By now the service station should have closed for the night, but it was staying open for the people who were stranded. Extra plastic chairs had appeared, and people were bedding down on car blankets and jackets and coats all over the floor. Some appeared to be sleeping; others were talking and drinking doggedly, doing puzzles or playing cards, trying to control children. From the games arcade came ceaseless zooming and firing sounds and the unfettered, giddy yelps of teenage boys. A woman dozed in a wheelchair near the door to the ladies’, half-hidden by the fronds of a huge artificial fern. Every table in the cafeteria was full, although the serving counter had been stripped of everything except tea and coffee in foam cups. In the shop, people were buying up the last of the chocolate and sweets and magazines, but the queues had lessened because there was nothing of much use left; untouched piles of Frisbees and celebrity memoirs stood out among the emptied shelves and racks. Although the place was thronged, there was a pall of numb, anxious quiet that perhaps hangs over all refugees.

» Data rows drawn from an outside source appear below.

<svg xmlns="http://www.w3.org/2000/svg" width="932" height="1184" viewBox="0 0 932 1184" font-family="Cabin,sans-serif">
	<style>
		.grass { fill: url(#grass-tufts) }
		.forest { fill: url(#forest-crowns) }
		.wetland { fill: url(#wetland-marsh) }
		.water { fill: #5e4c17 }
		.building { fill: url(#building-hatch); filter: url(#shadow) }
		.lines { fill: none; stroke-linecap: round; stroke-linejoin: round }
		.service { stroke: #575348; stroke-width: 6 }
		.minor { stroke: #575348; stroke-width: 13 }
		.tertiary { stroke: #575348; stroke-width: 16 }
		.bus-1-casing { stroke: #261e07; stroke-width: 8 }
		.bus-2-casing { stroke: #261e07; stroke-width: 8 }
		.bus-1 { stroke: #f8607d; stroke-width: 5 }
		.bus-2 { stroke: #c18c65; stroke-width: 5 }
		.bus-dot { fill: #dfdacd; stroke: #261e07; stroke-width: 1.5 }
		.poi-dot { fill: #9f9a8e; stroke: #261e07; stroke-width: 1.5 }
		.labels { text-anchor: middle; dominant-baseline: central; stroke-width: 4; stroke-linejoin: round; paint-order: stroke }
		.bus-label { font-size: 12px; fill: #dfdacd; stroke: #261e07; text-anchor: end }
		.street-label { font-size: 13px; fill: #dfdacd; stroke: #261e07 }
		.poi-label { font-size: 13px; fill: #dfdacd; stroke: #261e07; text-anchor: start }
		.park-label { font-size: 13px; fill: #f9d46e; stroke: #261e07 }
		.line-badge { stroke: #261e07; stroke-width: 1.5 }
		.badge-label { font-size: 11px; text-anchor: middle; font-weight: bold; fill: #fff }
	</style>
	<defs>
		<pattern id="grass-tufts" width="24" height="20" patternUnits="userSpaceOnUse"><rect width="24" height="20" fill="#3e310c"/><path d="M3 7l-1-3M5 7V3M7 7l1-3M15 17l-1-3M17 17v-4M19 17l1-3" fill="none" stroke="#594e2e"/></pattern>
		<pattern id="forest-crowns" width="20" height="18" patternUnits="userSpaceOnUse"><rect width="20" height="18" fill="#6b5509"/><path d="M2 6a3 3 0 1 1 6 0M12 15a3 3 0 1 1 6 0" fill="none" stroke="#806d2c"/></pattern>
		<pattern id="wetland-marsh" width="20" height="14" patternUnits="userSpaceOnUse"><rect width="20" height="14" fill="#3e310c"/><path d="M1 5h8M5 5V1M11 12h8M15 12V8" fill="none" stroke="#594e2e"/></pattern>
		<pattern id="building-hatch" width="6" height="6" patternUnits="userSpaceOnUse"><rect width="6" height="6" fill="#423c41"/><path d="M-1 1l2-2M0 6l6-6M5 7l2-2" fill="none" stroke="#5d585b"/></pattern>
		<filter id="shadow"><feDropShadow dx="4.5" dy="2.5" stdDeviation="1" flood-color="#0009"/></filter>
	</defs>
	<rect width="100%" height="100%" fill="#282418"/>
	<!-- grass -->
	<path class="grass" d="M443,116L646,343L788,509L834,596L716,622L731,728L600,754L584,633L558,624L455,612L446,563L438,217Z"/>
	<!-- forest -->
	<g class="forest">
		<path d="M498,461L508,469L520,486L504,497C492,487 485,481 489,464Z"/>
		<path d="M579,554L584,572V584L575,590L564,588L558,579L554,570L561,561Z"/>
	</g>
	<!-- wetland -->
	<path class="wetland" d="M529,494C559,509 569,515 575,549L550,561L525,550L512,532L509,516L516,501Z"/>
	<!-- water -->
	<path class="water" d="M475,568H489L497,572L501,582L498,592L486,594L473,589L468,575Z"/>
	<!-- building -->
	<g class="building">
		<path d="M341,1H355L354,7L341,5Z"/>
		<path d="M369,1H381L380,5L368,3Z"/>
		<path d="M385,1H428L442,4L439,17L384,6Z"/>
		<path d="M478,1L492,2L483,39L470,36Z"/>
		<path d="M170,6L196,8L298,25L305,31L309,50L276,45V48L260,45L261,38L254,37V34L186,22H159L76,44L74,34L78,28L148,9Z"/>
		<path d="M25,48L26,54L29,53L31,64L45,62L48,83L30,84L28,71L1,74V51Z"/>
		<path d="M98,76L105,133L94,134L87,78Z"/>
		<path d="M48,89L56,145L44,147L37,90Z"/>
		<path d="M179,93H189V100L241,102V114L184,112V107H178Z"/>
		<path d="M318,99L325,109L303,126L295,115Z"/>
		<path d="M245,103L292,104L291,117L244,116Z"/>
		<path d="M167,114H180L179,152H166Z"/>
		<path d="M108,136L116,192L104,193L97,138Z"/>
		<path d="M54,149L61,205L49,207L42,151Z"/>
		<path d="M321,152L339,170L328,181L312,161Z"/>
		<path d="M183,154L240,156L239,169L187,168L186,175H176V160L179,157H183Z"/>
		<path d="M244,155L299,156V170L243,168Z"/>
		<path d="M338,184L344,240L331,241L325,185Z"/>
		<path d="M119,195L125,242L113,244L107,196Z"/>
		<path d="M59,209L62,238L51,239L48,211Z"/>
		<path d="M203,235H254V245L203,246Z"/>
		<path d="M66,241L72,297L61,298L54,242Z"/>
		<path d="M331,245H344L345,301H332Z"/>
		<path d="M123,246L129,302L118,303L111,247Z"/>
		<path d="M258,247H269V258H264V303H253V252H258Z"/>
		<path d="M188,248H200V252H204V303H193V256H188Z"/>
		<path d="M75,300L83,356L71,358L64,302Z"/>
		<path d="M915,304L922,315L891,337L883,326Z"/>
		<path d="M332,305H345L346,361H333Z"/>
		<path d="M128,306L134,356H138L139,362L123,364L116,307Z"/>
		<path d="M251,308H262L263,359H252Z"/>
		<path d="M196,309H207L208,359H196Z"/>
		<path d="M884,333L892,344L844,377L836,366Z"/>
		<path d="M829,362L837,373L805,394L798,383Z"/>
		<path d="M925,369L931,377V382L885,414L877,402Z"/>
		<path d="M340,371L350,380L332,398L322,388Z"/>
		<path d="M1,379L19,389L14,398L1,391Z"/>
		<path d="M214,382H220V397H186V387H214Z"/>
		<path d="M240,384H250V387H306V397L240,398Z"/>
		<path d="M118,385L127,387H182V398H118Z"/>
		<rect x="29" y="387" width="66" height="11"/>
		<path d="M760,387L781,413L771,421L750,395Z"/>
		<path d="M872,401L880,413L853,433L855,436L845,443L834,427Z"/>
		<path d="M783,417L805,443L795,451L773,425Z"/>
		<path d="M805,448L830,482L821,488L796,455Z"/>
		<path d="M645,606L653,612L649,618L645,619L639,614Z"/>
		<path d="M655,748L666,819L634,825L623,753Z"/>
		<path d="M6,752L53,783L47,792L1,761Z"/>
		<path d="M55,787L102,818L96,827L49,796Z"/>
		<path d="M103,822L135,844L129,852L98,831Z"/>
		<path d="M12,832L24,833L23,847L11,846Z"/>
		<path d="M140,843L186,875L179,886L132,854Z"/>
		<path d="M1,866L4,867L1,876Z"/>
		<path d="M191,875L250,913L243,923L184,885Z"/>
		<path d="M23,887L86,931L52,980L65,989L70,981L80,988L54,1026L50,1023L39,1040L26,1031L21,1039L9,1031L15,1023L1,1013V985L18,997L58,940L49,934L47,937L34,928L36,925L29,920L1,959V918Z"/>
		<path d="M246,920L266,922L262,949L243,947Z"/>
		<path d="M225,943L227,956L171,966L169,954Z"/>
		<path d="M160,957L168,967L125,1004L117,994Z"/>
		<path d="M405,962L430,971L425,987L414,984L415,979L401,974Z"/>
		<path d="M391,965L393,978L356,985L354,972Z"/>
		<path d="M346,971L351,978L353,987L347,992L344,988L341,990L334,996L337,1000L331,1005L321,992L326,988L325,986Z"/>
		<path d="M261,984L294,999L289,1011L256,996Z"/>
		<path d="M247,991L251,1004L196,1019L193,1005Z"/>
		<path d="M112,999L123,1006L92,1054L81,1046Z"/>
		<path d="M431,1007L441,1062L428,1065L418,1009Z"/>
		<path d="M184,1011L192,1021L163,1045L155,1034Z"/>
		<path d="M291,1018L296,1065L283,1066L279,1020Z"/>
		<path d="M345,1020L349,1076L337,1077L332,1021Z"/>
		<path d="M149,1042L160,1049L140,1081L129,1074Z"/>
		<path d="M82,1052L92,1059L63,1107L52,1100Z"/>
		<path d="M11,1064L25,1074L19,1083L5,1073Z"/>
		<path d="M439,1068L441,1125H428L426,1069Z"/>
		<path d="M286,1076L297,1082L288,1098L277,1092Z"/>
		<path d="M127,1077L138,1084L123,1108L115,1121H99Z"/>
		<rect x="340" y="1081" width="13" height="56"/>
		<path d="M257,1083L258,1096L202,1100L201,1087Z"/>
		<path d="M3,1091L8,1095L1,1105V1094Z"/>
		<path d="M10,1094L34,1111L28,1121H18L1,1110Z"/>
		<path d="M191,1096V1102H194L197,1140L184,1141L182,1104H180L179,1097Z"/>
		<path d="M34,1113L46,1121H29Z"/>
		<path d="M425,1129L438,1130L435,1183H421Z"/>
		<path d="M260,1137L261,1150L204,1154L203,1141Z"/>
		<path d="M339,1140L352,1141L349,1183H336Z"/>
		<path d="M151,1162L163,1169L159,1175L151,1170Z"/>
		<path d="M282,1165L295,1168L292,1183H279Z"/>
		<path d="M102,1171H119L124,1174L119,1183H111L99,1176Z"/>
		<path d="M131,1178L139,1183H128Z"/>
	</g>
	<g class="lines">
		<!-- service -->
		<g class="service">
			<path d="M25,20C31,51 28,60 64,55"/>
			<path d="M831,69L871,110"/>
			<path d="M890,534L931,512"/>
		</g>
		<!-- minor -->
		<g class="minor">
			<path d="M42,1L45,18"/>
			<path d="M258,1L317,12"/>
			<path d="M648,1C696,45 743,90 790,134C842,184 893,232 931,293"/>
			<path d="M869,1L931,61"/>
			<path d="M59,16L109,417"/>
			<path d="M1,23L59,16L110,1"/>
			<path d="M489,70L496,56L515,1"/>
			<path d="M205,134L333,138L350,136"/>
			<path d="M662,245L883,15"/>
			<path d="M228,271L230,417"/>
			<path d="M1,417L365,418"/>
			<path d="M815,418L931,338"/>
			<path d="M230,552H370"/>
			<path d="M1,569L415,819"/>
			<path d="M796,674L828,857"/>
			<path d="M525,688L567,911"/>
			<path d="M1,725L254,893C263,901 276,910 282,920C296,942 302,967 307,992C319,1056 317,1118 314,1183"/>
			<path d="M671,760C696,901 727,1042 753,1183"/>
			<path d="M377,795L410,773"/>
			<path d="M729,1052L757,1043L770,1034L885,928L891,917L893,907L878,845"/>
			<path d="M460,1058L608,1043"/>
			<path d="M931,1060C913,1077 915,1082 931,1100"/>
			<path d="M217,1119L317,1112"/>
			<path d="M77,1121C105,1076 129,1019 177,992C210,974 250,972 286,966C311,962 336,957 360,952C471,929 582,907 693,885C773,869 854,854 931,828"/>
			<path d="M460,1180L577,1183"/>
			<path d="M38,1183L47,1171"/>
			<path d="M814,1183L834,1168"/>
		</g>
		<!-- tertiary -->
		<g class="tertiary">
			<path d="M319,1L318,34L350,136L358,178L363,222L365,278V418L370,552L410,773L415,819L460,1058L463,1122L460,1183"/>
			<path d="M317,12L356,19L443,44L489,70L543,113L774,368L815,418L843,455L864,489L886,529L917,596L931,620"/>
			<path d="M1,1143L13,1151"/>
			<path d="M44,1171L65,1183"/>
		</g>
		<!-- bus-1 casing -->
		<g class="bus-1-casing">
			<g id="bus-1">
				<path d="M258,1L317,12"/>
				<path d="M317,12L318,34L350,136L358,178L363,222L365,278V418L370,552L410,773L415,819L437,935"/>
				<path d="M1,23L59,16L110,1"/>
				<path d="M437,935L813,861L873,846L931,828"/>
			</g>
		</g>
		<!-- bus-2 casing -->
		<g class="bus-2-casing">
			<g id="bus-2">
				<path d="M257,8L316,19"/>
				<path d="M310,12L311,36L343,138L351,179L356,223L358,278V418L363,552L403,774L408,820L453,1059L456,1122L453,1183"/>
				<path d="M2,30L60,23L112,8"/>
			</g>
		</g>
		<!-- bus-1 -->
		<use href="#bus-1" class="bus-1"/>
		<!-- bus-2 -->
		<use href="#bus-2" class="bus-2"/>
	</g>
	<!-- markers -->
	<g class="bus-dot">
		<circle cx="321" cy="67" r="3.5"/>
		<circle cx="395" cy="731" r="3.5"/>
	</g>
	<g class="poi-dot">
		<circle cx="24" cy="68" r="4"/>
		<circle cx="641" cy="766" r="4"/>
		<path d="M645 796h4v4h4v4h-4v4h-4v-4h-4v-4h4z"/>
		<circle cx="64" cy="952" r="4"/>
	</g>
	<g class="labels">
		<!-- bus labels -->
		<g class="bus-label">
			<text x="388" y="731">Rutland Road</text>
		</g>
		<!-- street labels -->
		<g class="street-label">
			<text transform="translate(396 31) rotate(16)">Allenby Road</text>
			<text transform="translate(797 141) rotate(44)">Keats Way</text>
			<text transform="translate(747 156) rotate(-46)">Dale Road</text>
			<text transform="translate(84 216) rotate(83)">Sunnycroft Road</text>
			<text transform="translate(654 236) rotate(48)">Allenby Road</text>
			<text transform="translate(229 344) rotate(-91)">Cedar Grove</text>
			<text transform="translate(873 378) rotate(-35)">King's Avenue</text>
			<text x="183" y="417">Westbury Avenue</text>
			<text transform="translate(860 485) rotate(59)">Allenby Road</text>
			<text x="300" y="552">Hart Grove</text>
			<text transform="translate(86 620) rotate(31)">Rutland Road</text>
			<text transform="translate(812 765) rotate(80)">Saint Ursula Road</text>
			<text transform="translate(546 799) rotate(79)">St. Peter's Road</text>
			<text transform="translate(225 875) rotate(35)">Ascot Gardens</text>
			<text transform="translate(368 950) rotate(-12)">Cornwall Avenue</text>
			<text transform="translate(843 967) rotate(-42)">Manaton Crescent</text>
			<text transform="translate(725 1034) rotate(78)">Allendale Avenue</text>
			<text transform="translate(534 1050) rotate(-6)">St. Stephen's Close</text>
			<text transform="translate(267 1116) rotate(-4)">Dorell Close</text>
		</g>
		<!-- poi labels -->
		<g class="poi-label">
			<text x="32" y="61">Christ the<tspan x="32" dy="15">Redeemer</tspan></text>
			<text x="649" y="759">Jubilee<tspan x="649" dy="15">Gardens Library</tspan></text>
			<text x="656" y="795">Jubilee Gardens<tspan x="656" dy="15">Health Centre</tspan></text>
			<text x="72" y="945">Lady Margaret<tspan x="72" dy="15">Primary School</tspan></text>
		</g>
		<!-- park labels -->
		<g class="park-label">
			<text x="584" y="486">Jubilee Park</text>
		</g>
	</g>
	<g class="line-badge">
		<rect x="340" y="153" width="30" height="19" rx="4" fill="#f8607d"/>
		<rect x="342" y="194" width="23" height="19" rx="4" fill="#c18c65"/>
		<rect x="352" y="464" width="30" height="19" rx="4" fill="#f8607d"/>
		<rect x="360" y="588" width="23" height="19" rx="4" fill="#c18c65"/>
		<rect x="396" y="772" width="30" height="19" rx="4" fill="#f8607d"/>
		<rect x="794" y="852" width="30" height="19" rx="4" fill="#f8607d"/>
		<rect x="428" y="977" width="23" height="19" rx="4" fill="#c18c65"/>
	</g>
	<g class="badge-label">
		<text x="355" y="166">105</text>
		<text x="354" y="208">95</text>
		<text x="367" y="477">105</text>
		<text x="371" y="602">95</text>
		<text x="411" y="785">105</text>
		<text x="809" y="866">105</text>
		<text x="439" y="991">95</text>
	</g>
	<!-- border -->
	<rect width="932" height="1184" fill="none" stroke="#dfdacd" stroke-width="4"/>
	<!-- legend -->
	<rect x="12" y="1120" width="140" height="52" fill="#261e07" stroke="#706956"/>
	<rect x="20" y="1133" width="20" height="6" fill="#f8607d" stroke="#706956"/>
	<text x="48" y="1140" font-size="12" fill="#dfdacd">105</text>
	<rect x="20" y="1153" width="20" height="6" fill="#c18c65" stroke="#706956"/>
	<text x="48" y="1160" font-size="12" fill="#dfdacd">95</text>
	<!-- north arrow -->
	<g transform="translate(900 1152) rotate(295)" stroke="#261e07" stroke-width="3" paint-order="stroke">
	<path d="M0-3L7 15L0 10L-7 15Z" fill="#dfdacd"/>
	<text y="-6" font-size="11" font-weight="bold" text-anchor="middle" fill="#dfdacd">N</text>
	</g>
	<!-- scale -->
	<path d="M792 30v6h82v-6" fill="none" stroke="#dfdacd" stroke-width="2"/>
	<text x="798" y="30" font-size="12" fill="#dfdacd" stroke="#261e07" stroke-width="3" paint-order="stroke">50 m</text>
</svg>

I was wondering what to do, hoping I might find a space on the floor somewhere away from others and out of the freezing gusts from the doors, when four police officers came in, two men and two women. They didn’t seem to have any particular job to do; there was no disorder to bring under control. The manager and a younger sidekick joined them, and after a few minutes of talk, swinging on their heels and looking around, they drifted off, patrolling the mass of sprawling bodies. Several people went up to talk to them, with questions or complaints, I supposed. I watched all this from behind a book rack in the shop. When
it began to look as if the police were settled in for the night, I knew I couldn’t stay.

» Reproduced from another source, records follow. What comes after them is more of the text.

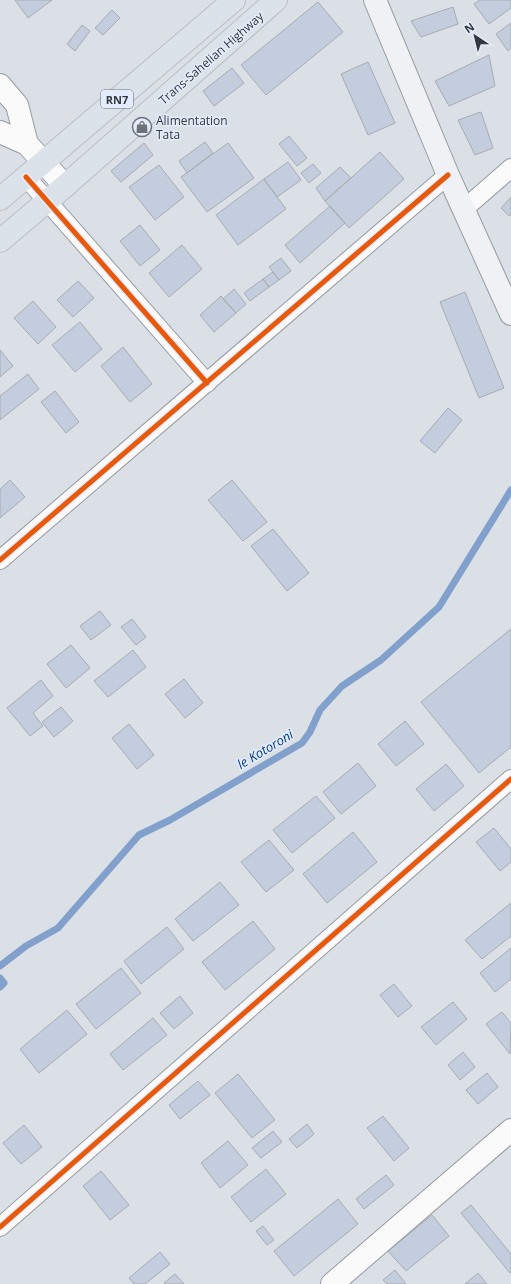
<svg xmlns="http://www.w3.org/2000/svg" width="511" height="1284" font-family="'Open Sans',sans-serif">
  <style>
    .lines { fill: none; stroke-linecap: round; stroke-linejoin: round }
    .stream { stroke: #81a0cc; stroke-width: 7 }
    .building { fill: #c3cddd; stroke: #a8acb1 }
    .minor-casing { stroke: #979ba0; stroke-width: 20 }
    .tertiary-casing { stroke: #979ba0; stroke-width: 24 }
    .secondary-casing { stroke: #979ba0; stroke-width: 24 }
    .trunk-casing { stroke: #bbbdc1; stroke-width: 24 }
    .minor { stroke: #fafafb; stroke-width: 18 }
    .tertiary { stroke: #fafafb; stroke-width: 22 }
    .secondary { stroke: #eff1f5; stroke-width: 22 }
    .trunk { stroke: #dce2e9; stroke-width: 22 }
    .cycleway-casing { stroke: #e3ecfa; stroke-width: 8 }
    .cycleway { stroke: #e8590c; stroke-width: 5 }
    .labels { text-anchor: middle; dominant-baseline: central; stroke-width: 3; stroke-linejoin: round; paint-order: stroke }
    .shield { fill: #e3ecfa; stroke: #686d76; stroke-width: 1 }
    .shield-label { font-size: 11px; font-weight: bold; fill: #34373d }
    .street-label { font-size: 12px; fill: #34373d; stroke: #e3ecfa }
    .poi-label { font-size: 12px; fill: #34373d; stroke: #e3ecfa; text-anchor: start }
    .water-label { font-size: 13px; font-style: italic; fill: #053d85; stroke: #e3ecfa }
  </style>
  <rect width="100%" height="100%" fill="#dbe0e7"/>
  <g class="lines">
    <path class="stream" d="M0,966L26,946L58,928L139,835L170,820L302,743L310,732L320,710L342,686L381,660L439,607L511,490
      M0,978L4,983L0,987"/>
  </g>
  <path class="building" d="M15,0H52L28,18Z
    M480,0H511V8L489,24L474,4Z
    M318,2L343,32L266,95L241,65Z
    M453,7L458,24L421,37L411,21Z
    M112,10L120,18L103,35L95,28Z
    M511,23V48L508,51L496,34Z
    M82,25L90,31L75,51L67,44Z
    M489,55L495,86L449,106L435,81Z
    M368,62L395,123L368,135L341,74Z
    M232,68L244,83L214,106L203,91Z
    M481,112L493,148L475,155L458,120Z
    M289,136L307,158L297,166L279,144Z
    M205,142L213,153L187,173L179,161Z
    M144,143L153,155L121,182L111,171Z
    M228,143L254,178L207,212L181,177Z
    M380,152L404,179L349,228L325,201Z
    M288,162L301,180L277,197L264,179Z
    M313,164L321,173L309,183L301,173Z
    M159,165L184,197L155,220L129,187Z
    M340,167L351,178L325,201L316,188Z
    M264,179L286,209L238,245L216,215Z
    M511,197V215L509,216L501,208Z
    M330,206L345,223L300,263L285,245Z
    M140,225L160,250L140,266L120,241Z
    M182,245L202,269L169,297L149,273Z
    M281,258L291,271L279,280L269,267Z
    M273,272L279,280L269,287L263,279Z
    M263,279L269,287L250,301L244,293Z
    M78,281L94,298L73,317L57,300Z
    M234,289L246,304L236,313L223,299Z
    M465,292L504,388L479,398L440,302Z
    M221,296L236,313L214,332L200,315Z
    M33,301L56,327L38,344L14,318Z
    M80,322L102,349L75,372L52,345Z
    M123,347L152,384L130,402L101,366Z
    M0,350L13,366L0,377Z
    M28,374L39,389L0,420V396Z
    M55,391L79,422L66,433L41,402Z
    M448,408L462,420L435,453L420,441Z
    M10,480L25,497L0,518V489Z
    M232,480L267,522L243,541L208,500Z
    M273,529L309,573L287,591L251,546Z
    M100,611L111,625L91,640L80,626Z
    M132,619L146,637L136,645L121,627Z
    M511,629V747L479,773L421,702Z
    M71,645L90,668L66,688L47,664Z
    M133,650L146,667L108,697L94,681Z
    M184,679L203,703L185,718L165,694Z
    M41,680L53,696L33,713L43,726L30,736L7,708Z
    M61,707L73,721L54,737L42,722Z
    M405,721L424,744L396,766L378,744Z
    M129,724L154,755L137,769L112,738Z
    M358,763L376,786L341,814L323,792Z
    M446,764L464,786L434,811L416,789Z
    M316,796L335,818L292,853L273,830Z
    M494,828L511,849V862L500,871L476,842Z
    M353,832L377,862L327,903L303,874Z
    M269,840L294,870L266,892L241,862Z
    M220,882L239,905L193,941L175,919Z
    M511,903V936L482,959L465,940Z
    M253,921L275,949L225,990L202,962Z
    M167,927L184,949L141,984L124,961Z
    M511,948V979L495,992L480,973Z
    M121,968L141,993L96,1029L76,1004Z
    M394,984L412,1006L398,1017L380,995Z
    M180,996L193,1013L174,1029L160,1013Z
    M453,1002L467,1019L436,1045L421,1027Z
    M67,1010L87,1034L39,1073L20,1049Z
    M502,1012L511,1023L510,1054L486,1024Z
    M153,1018L167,1035L123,1070L110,1054Z
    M463,1052L475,1067L460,1080L448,1065Z
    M487,1073L498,1087L478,1104L466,1090Z
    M238,1074L275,1120L252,1138L215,1093Z
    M198,1081L210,1095L180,1119L169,1105Z
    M383,1116L409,1148L394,1161L367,1128Z
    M307,1124L314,1134L297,1148L289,1139Z
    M24,1125L42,1147L21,1164L3,1143Z
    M273,1131L282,1142L261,1158L252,1148Z
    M228,1141L248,1165L220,1188L201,1163Z
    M266,1169L286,1194L251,1222L231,1197Z
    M101,1171L129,1205L110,1220L83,1186Z
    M386,1175L394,1185L364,1209L356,1199Z
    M338,1199L358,1224L294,1276L274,1251Z
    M471,1205L511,1254V1272L510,1273L461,1213Z
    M432,1215L449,1236L406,1271L388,1251Z
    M263,1226L274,1240L267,1245L256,1231Z
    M160,1252L170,1264L145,1284H134L129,1278Z
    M395,1270L406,1284H387L383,1280Z
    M478,1273L487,1284H465Z
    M175,1274L184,1284H165L164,1283Z"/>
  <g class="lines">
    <g class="minor-casing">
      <path id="minor" d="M26,177L207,383
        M464,209L511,168
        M0,560L448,175
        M0,1227L511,779"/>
    </g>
    <g class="tertiary-casing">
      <path id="tertiary" d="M0,85L17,105L27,144
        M0,132L27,144L65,186
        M332,1284L511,1130"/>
    </g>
    <g class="secondary-casing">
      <path id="secondary" d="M375,0L448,175L511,314"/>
    </g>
    <g class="trunk-casing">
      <path id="trunk" d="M0,199L234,0
        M0,241L65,186L276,0"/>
    </g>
    <use href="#minor" class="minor"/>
    <use href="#tertiary" class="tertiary"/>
    <use href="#secondary" class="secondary"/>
    <use href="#trunk" class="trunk"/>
    <g class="cycleway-casing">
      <path id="cycleway" d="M26,177L207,383
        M0,560L448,175
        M0,1227L511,779"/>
    </g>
    <use href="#cycleway" class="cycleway"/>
  </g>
  <defs>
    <g id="shop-ring" transform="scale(1)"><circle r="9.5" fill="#e3ecfa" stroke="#6e7278" stroke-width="1.5"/><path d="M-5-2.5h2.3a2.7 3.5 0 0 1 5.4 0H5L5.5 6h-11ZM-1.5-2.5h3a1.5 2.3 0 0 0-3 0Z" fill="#6e7278"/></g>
  </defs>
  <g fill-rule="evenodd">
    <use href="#shop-ring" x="142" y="127"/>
  </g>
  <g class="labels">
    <rect class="shield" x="101" y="90" width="32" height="18" rx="3"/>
    <g class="shield-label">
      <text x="117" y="99">RN7</text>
    </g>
    <g class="street-label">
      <text transform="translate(211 58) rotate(-41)">Trans-Sahelian Highway</text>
    </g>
    <g class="poi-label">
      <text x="156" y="120">Alimentation<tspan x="156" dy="14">Tata</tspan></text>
    </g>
    <g class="water-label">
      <text transform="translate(265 749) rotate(-31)">le Kotoroni</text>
    </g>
  </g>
  <g transform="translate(475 36) rotate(325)" stroke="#e3ecfa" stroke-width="3" paint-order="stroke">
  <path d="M0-3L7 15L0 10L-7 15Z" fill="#34373d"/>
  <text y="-6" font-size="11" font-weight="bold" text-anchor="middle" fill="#34373d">N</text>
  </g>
</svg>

Outside, the temperature had dropped further. I needed to find shelter somewhere. I made my way around the back and followed the fence into the darkness at the far corner of the car park, where I found again the opening to the abandoned track I’d driven down with Stefan and Anna twelve hours before. Only twelve hours? It seemed—in a way it was—a lifetime ago. Ahead of me I could see the flames of several small fires burning among the wrecked buildings on the wasteland; to my right, I could see the glow of arc lights over the bridge abutments and the flicker of helicopters in the sky. I walked past the first straggly piles of debris at the sides of the track toward the fires, on through broken glass and old cans, mounds of rubble and discarded tires, piles of ripped roofing felt, wiring, and cable. Parts of wrecked cars rose in heaps around me; broken office furniture and rotten carpet jutted up from buckled and vandalized dumpsters. I was far enough from the traffic and the service station to catch the cold tang of the estuary, mixed with the smell of damp fields and rust and a sullen overlay of smoke. I reached the corner of a derelict brick shed and edged my way along the wall to the next corner until I could see a barren stretch of cracked concrete that must once have been the floor of a factory or warehouse. At its far edges I could make out the jagged remains of half-demolished walls. There several bonfires burned, and in their cloudy, yellow light the stooping silhouettes of people moved to and fro, passing bottles, lifting sticks into the flames, collecting from the ground anything that might make shelters for the night. Beyond them the black estuary glittered with the sweeping lights of helicopters, the air thudded and shrieked with propeller noise and sirens. Under the gleaming sky, a great, desperate agitation was in progress, but here the faraway wails were an unreal music, part of the rushing-by of a world miles from this encampment among the scrub and banks of litter where human beings hunkered down to get through the night, staring into dying fires.